The invention discloses a self-learning wheel chair control method based on change of a
gravity center of a
human body, and belongs to the field of
pattern recognition and intelligent systems. According to the self-learning wheel chair control method, a
pressure sensor is installed between a wheel chair seat and a framework so as to collect force distribution under a sitting position of the
human body, two-dimensional areal coordinates are calculated, and real-
time data of the center of the gravity are stored in an embedded type computer; and
algorithm optimization is conducted to the number of neurons in an output layer, network initial
weight value, a network neighborhood
radius adjusting rule and the like according to a basic learning process of a normal self-organizing feature map (SOFM)

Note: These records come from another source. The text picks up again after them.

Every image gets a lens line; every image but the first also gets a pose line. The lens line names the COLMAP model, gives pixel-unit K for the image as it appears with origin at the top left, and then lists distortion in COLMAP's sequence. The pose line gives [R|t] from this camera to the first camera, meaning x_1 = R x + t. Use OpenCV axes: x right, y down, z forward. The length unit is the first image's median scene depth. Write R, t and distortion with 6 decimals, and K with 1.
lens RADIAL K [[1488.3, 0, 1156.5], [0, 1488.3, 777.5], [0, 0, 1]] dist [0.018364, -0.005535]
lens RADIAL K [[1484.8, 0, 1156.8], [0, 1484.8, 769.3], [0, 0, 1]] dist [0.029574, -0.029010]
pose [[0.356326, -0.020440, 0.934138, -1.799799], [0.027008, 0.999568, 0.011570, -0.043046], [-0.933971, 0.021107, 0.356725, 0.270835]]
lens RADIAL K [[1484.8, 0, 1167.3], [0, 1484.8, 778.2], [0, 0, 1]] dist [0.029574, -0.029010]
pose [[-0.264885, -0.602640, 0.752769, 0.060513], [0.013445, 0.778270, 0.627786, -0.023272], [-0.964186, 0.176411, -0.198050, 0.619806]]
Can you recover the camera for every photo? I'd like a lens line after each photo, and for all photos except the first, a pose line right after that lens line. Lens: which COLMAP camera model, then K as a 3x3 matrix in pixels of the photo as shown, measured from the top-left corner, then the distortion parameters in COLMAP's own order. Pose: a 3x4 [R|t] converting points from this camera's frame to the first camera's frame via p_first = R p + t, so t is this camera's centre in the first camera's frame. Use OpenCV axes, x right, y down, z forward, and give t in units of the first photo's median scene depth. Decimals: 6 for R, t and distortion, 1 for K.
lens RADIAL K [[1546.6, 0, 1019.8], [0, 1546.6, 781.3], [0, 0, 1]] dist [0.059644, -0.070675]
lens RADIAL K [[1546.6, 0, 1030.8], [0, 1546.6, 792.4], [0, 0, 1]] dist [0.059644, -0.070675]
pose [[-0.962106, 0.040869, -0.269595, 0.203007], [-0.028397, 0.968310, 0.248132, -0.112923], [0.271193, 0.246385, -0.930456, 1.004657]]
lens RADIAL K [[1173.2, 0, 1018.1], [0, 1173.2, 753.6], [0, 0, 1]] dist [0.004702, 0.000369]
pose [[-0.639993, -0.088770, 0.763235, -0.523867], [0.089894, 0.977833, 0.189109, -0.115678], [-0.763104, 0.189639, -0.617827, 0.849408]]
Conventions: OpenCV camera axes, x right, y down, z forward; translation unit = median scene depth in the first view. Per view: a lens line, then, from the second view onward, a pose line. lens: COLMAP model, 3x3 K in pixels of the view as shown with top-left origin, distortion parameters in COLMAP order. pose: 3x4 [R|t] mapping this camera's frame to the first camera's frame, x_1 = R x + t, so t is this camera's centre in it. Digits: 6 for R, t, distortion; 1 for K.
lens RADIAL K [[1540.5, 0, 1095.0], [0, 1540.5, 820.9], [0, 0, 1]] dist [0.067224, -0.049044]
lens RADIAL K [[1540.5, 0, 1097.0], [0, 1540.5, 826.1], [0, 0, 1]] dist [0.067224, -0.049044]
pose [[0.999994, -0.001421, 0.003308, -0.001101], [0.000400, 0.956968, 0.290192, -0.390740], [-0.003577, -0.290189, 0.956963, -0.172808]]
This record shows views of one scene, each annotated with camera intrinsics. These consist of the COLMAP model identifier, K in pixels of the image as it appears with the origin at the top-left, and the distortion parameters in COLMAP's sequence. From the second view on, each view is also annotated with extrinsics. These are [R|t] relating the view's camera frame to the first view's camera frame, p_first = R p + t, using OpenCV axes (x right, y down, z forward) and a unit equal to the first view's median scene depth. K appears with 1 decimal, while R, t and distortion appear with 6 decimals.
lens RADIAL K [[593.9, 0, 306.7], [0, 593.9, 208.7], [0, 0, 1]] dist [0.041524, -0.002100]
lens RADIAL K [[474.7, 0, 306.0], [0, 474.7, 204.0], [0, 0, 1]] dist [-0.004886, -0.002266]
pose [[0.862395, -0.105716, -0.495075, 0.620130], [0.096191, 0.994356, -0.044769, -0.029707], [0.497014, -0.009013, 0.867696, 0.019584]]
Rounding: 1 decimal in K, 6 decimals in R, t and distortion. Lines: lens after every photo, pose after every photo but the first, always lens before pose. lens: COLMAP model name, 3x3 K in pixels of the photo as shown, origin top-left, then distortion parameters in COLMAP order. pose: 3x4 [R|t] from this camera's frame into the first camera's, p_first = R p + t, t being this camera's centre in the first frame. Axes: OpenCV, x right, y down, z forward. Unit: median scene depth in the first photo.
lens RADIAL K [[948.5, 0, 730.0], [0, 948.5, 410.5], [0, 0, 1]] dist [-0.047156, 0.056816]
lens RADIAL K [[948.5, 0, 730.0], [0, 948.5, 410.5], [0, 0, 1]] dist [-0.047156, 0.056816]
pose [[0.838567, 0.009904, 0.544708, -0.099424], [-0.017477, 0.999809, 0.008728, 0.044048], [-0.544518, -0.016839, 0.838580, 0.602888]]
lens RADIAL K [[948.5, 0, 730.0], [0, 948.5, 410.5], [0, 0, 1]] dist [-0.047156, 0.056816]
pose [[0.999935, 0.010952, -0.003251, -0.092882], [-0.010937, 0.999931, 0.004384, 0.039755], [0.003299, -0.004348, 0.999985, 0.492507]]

algorithm, and therefore operating complexity is reduced, calculating instantaneity of the
algorithm in application is improved, and the purpose that algorithms are controlled to be different according to difference of people is achieved. By utilizing the improved SOFM algorithm, and in the process of driving
habit learning,
rate of convergence of an SOFM clustering algorithm and learning efficiency are greatly improved, instantaneity of the algorithm and accuracy of cluster are improved, the requirement of wheel chair real-time learning and controlling is met, and the problem that manual parameter adjustment is fussy due to difference of driving habits of users is solved.